- Born: 1970 (age 55–56) Tokyo, Japan
- Education: Rikkyo University
- Known for: Installation art, Multi-media art, Sculpture, Graphic Design
- Website: http://www.eijisumi.com/

= Eiji Sumi =

Japanese artist (born 1970)

Eiji Sumi (隅 英二; born 1970) is a Japanese artist based in Bangkok, Thailand since 2012. Born in Tokyo, he lived New York from 1993 to 2012. He is most widely known for his installation art projects, such as Densen/Plus "a mixed-media exhibition that aimed to raise awareness of the need to put power cables underground, and QUARK, a science art project inspired by the way highly reflective powder material looks when caught in light that visualize aero dynamics and fluid dynamics and was described as "mesmerizing" and "enchanting" by the Bangkok Post. His polycarbonate origami sculpture, Sinusold, was a finalist in The Sovereign Asian Art Prize for 2016.

He has held numerous exhibitions internationally, and has been curated by Eric Shiner, Vice President at Sotheby's New York and previously director of the Andy Warhol Museum, and Helen Wu, the producer and co-curator of Paper Rain Parade seen in Art Basel Hong Kong.
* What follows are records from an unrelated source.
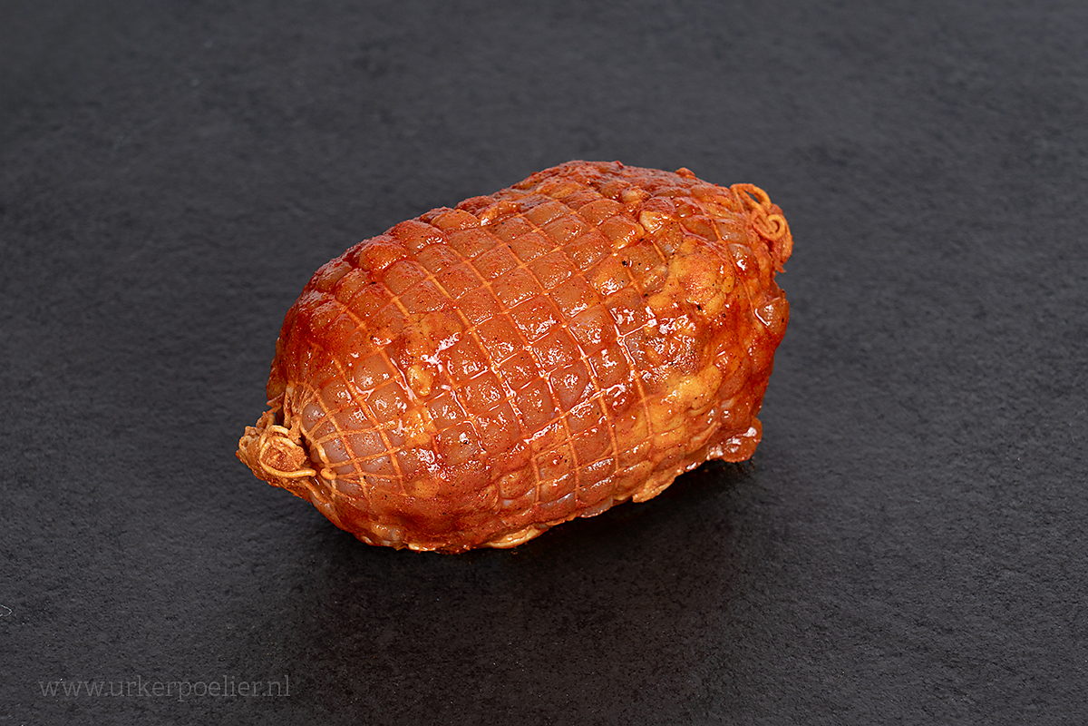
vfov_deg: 13.2
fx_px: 3143
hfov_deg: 19.6
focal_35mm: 104
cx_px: 544
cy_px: 363
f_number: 9
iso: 100
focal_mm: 104
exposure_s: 1/160
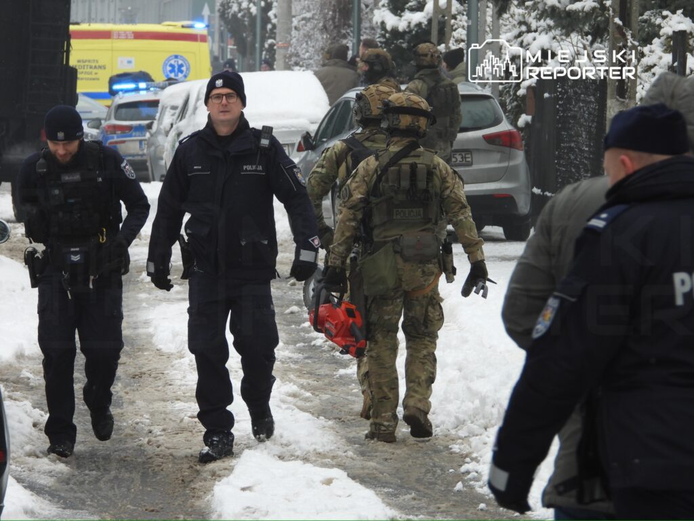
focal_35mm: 400
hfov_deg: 5.0
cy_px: 260
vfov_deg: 3.7
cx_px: 347
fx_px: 8019
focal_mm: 71.9
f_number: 5
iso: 110
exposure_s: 1/125
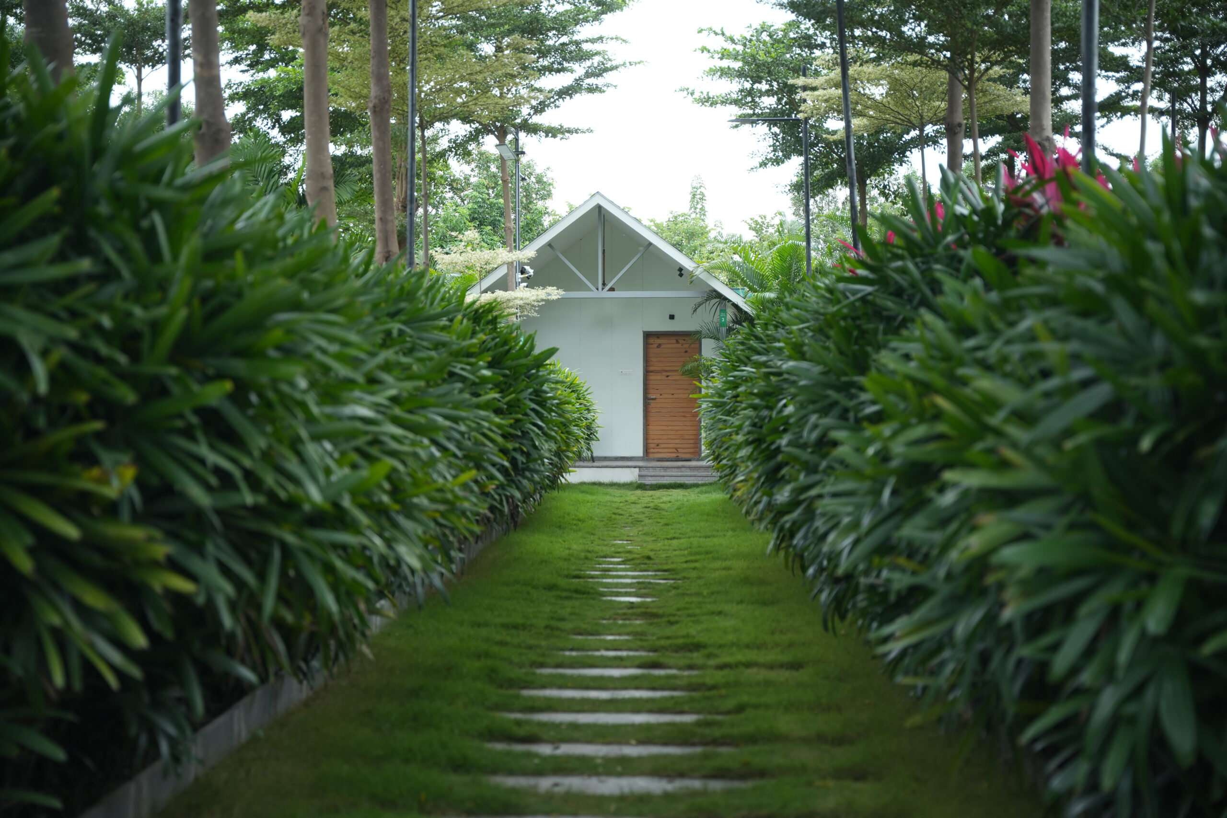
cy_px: 409
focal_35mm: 54
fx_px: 1837
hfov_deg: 36.9
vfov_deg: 25.1
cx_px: 614
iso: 500
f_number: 2.8
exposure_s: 1/400
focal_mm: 53.9
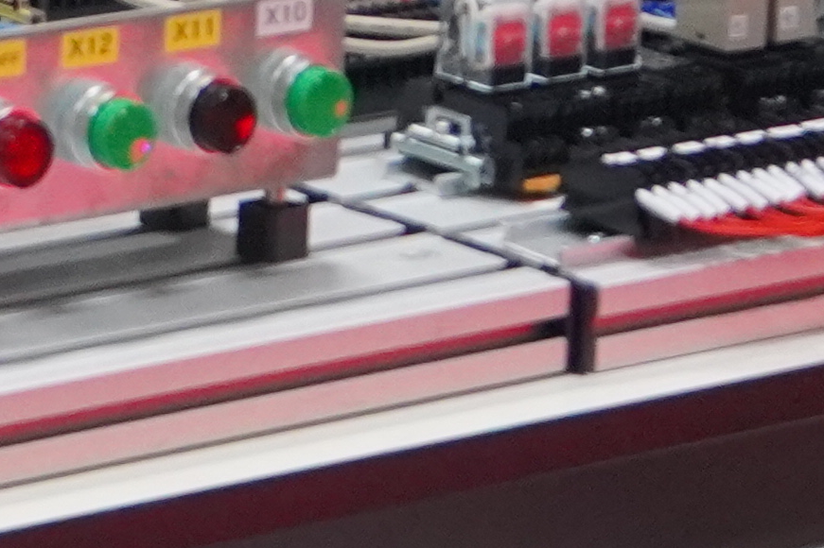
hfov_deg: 7.8
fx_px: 5913
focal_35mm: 258
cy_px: -824
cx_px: -524
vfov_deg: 5.1
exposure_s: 1/160
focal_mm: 25
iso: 2000
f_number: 4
In addition to his art works he also is a full-time lecturer in the Communication Design program at Chulalongkorn University.

==Background==
Eiji was born in Tokyo. After moving to New York City in 1993 he transformed his career in fine art to include design, multimedia and installation. While there he gained attention for a variety of project and worked as an artist assistant to Italian master painter Stefano Castronovo.

==Inspiration and style==
His varied works have been described to "often feature elaborate structures and new spatial experiences, using light as his principal medium." He has named Joseph Beuys, James Turrell and Eva Hesse among the artists that inspire him.

==Body of work==
===Land[e]scape Exhibition===
In 2007, he participated in the Land[e]scape Exhibition at the Onishi Gallery in New York City curated by Eric C. Shiner (then director of the Andy Warhol Gallery). The work he exhibited consisted of "incredibly complex scenes of actual places he has visited in cities around the world, including New York and Amsterdam, in one long connected line, an effect that gives the images a tension-ridden feeling of instability in excess".

===Cocoon===
In 2013, Eiji Sumi participated in the Art on Farm series by the Jim Thompson Farm. His work Cocoon was a giant Cocoon, using recycle material of silk floss, and textile and bamboo. The public could enter Cocoon and it was intended to "express the feelings and sensations that human beings would have, if they were smaller than silkworms..." hoping to help "...people to appreciate the things that we have in our life that we do not usually think of or imagine where they come from".

===QUARK===
His installation QUARK, was a site specific work displayed at H Project Space at H Gallery Bangkok and was named after the subatomic particle with the same name.

===Under construction===
In 2013, Eiji held an exhibition called Under Construction at WTF Gallery. It was a mixed-media exhibition inspired by his fascination with construction sites. His aim in the exhibition was described as attempting to "evoke a sensation that sways between gritty dystopia and avant-garde development", and was described as transporting "viewers into a scene hovering between progressive expansion and dystopian decay".